What is hepatitis C?
Hepatitis C is an infectious inflammation of the liver that is triggered by the hepatitis C virus.
How is hepatitis C transmitted?
The pathogen is transmitted through contact with the blood of an infected person. Sexual transmission of the virus is very rare and has been observed with significant frequency only in HIV-positive MSM.
A significant source of infection are transfusions of blood or blood products in countries that do not test donor blood for hepatitis C. Switzerland had an increased risk of infection from blood transfusions and organ transplants before 1992, and from transfusions of blood products before 1987.
Intravenous drug use presents a high risk of infection through the sharing of needles and syringes. There is also an increased risk of infection for users of snorting drugs such as cocaine, as well as through the use of non-sterile instruments during tattooing or piercing.
What are its symptoms and its consequences?
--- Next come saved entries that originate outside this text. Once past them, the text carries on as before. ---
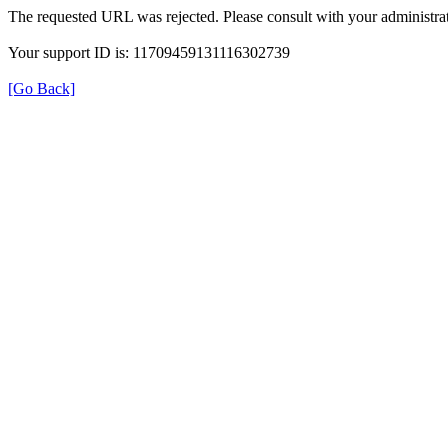
The requested URL was rejected. Please consult with your administrat
Your support ID is: 11709459131116302739
[Go Back]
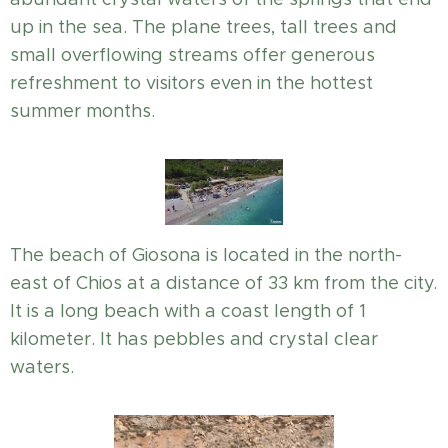
up in the sea. The plane trees, tall trees and
small overflowing streams offer generous
refreshment to visitors even in the hottest
summer months.
The beach of Giosona is located in the north-
east of Chios at a distance of 33 km from the city.
It is a long beach with a coast length of 1
kilometer. It has pebbles and crystal clear
waters.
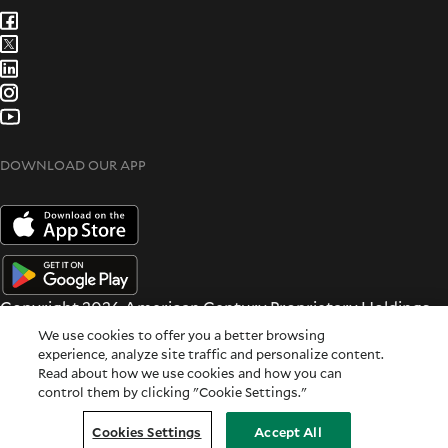
DOWNLOAD OUR APP
Copyright 2026 American Century Proprietary Holdings
Inc. All rights reserved.
We use cookies to offer you a better browsing
Terms & Conditions
|
Privacy & Security
experience, analyze site traffic and personalize content.
Read about how we use cookies and how you can
All dates and times are based on Central time.
control them by clicking "Cookie Settings."
For Institutional Use Only
Cookie Settings
|
Feedback
Cookies Settings
Accept All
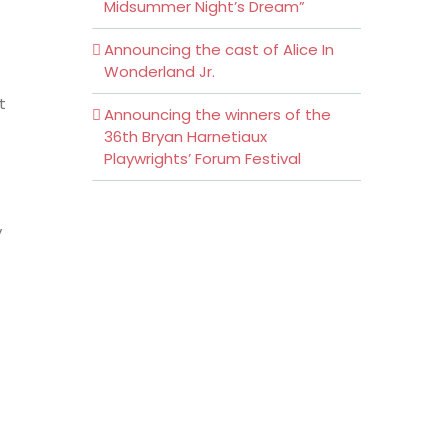
Midsummer Night’s Dream”
Announcing the cast of Alice In
Wonderland Jr.
t
Announcing the winners of the
36th Bryan Harnetiaux
Playwrights’ Forum Festival
y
In most cases the infection progresses with no symptoms and is therefore not even noticed. 5% to 10% of patients suffer from jaundice (yellowing of the white of the eye and the skin), in other words, acute hepatitis. 20% to 30% of infected persons recover completely from acute hepatitis C. 70% to 80% of patients develop a chronic infection. Among these patients, between 5% and 30% run the risk of developing cirrhosis of the liver as a delayed consequence decades after the infection. Those affected are at increased risk of developing hepatocellular (liver cell) cancer.
How is hepatitis C tested for?
A hepatitis C infection is usually diagnosed with a blood test.
How is hepatitis C treated?
Hepatitis C is treated with antiviral drugs. Currently available drugs cure the infection in 90% of all cases. Hepatitis C treatment is covered by compulsory health insurance.
A cured hepatitis C infection does not confer immunity – it is therefore possible to contract hepatitis C repeatedly.
Should sexual partners get treatment as well?
The person concerned should discuss with her or his physician where the infection might have come from and whom it might already have been passed on to. Partners should get tested as well, especially if they have come into contact with blood.
In case of an infection, www.lovelife.ch provides tips on how to inform your partner.
How can the (re-)infection be prevented?
In contrast to hepatitis A and B, no vaccination exists against hepatitis C, but there are protective measures: syringes, needles, cocaine tubes, filters, spoons, etc., should not be shared with others. Only sterilised instruments must be used for tattoos or piercings, as they are for medical interventions. During sex, it is important that no blood get in contact with mucous membranes. This applies particularly for harder sexual practices, where the anal canal may suffer injuries, as well as for contact with menstrual blood.